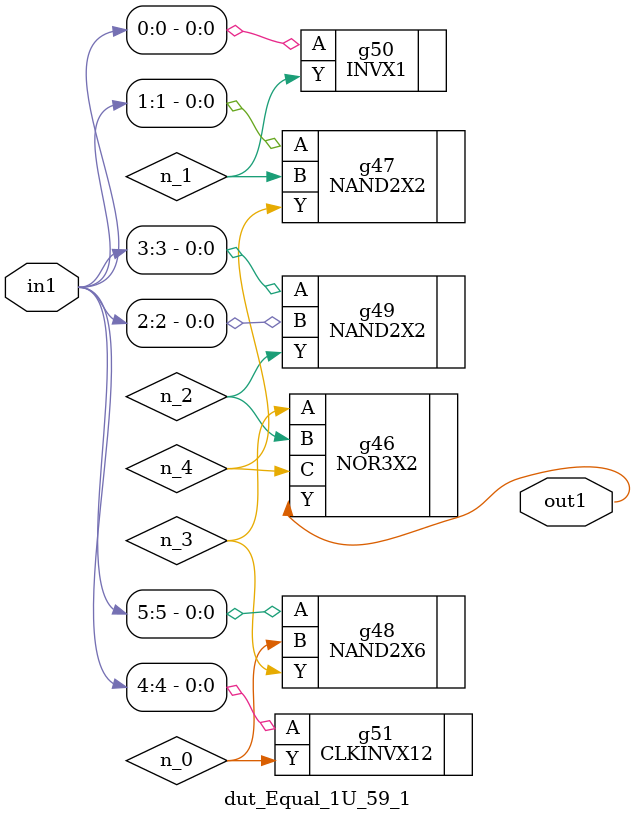
<source format=v>
`timescale 1ps / 1ps


module dut_Equal_1U_59_1(in1, out1);
  input [5:0] in1;
  output out1;
  wire [5:0] in1;
  wire out1;
  wire n_0, n_1, n_2, n_3, n_4;
  NOR3X2 g46(.A (n_3), .B (n_2), .C (n_4), .Y (out1));
  NAND2X2 g47(.A (in1[1]), .B (n_1), .Y (n_4));
  NAND2X6 g48(.A (in1[5]), .B (n_0), .Y (n_3));
  NAND2X2 g49(.A (in1[3]), .B (in1[2]), .Y (n_2));
  INVX1 g50(.A (in1[0]), .Y (n_1));
  CLKINVX12 g51(.A (in1[4]), .Y (n_0));
endmodule



</source>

WORK REQUIRED — In the copy, include every entry above exactly and leave out each picture.

ANSWER —
<source format=v>
`timescale 1ps / 1ps


module dut_Equal_1U_59_1(in1, out1);
  input [5:0] in1;
  output out1;
  wire [5:0] in1;
  wire out1;
  wire n_0, n_1, n_2, n_3, n_4;
  NOR3X2 g46(.A (n_3), .B (n_2), .C (n_4), .Y (out1));
  NAND2X2 g47(.A (in1[1]), .B (n_1), .Y (n_4));
  NAND2X6 g48(.A (in1[5]), .B (n_0), .Y (n_3));
  NAND2X2 g49(.A (in1[3]), .B (in1[2]), .Y (n_2));
  INVX1 g50(.A (in1[0]), .Y (n_1));
  CLKINVX12 g51(.A (in1[4]), .Y (n_0));
endmodule



</source>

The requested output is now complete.